── Document text ──

# Traveling with a skittish Hedgie?



## Jasper's_Owner (May 9, 2014)

I have a very skittish Hedgie, he's blind, has been mistreated by his first owner who knew NOTHING of hedgies and their needs (despite technically being a pet store) and is naturally just skittish all around. I tried putting him in a small animal travel carrier that is a comfortable size for him and he freaked out, started huffing and repeatedly bashing the side of the carrier with his head. I have no idea why he reacted like this (possibly he doesn't like confined spaces? He was in a tiny cage before I took him home) and I really need to know a safe way to take him places with me. For the past few trips I've had to literally just hold him swaddled in a towel on my lap (where he slept peacefully and happy) which makes me terrified as I've been in pretty nasty wrecks and I know for a fact I couldn't keep hold of him like that if we wrecked. I want to travel him with me and I am at a complete loss, he can't keep bashing the carrier it will hurt him..... Anyone have any ideas?


----------



## sklock65 (Jan 9, 2013)

Since hogs are so dependent on their sense of smell (especially if they are also blind!) perhaps you can make some alterations to a carrier so he feels more comfortable! Sounds obvious I suppose but if I were you I would try to get creative. For example maybe buy a small cat carrier and somehow get your hog used to some new fabrics (handle him in it for a few nights, leave some in his cage, etc) and then line the carrier with them so that he smells the environment is "familiar" to him.

Sent from Petguide.com Free App


----------



## Jasper's_Owner (May 9, 2014)

The carrier I had him in actually was a 'kitten' carrier with the standard holes and such and I used his blanket he sleeps on during the day in it as a bedding. Do you think I possibly need to create more ventilation? Or use his towel instead?


----------

───
── Record excerpts ──

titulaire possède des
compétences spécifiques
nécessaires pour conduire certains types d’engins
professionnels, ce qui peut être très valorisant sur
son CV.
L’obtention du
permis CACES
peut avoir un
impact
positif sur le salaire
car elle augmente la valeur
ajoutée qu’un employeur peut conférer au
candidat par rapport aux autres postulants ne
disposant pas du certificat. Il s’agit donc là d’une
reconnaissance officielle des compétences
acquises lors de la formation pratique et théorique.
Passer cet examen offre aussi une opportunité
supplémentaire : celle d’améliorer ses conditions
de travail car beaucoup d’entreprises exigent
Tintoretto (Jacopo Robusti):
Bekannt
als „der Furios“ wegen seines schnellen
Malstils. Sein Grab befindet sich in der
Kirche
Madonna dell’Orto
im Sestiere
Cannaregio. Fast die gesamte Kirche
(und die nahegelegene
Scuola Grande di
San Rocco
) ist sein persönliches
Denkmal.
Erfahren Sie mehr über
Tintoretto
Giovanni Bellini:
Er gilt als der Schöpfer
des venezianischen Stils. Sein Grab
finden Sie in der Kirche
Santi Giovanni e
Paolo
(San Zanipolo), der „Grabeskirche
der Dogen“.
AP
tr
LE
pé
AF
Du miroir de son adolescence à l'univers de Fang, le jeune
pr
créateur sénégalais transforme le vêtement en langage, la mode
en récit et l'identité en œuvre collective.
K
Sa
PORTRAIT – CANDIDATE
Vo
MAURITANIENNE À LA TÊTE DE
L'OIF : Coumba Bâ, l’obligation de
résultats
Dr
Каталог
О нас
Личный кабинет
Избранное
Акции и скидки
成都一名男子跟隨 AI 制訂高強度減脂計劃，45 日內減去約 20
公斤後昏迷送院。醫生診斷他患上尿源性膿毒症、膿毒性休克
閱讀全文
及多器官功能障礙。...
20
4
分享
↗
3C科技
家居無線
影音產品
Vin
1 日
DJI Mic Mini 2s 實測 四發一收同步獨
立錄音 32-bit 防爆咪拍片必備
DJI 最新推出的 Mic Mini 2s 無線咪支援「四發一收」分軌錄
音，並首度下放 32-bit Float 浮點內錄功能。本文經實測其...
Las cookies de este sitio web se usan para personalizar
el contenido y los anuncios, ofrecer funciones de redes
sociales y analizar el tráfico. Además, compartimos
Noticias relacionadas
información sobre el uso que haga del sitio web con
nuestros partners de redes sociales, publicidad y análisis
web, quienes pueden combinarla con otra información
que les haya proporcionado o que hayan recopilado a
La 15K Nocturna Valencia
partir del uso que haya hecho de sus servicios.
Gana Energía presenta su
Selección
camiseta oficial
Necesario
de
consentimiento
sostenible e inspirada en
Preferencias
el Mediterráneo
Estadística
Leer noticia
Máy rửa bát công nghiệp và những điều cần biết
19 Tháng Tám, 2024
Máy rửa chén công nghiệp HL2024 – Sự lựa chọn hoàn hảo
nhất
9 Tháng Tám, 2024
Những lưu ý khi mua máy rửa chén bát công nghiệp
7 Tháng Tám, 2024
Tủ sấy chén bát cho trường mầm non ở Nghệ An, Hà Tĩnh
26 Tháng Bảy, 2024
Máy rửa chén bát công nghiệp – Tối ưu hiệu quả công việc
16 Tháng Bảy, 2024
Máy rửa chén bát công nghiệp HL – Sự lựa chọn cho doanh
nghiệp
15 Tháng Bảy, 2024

───

> [Job 1]
In the hedgehog travel thread, list the steps that sklock65's example suggests for getting the hedgehog comfortable in a carrier.
> [Job 2]
Copy part of the hedgehog travel thread word for word. Begin at the words "Sent from Petguide.com" and stop after "his towel instead?".

> [Response 1]
- Buy a small cat carrier.
- Get the hedgehog used to some new fabrics by handling him in them for a few nights.
- Leave some of the fabrics in his cage.
- Line the carrier with those fabrics so that it smells familiar to him.

> [Response 2]
Sent from Petguide.com Free App


----------



## Jasper's_Owner (May 9, 2014)

The carrier I had him in actually was a 'kitten' carrier with the standard holes and such and I used his blanket he sleeps on during the day in it as a bedding. Do you think I possibly need to create more ventilation? Or use his towel instead?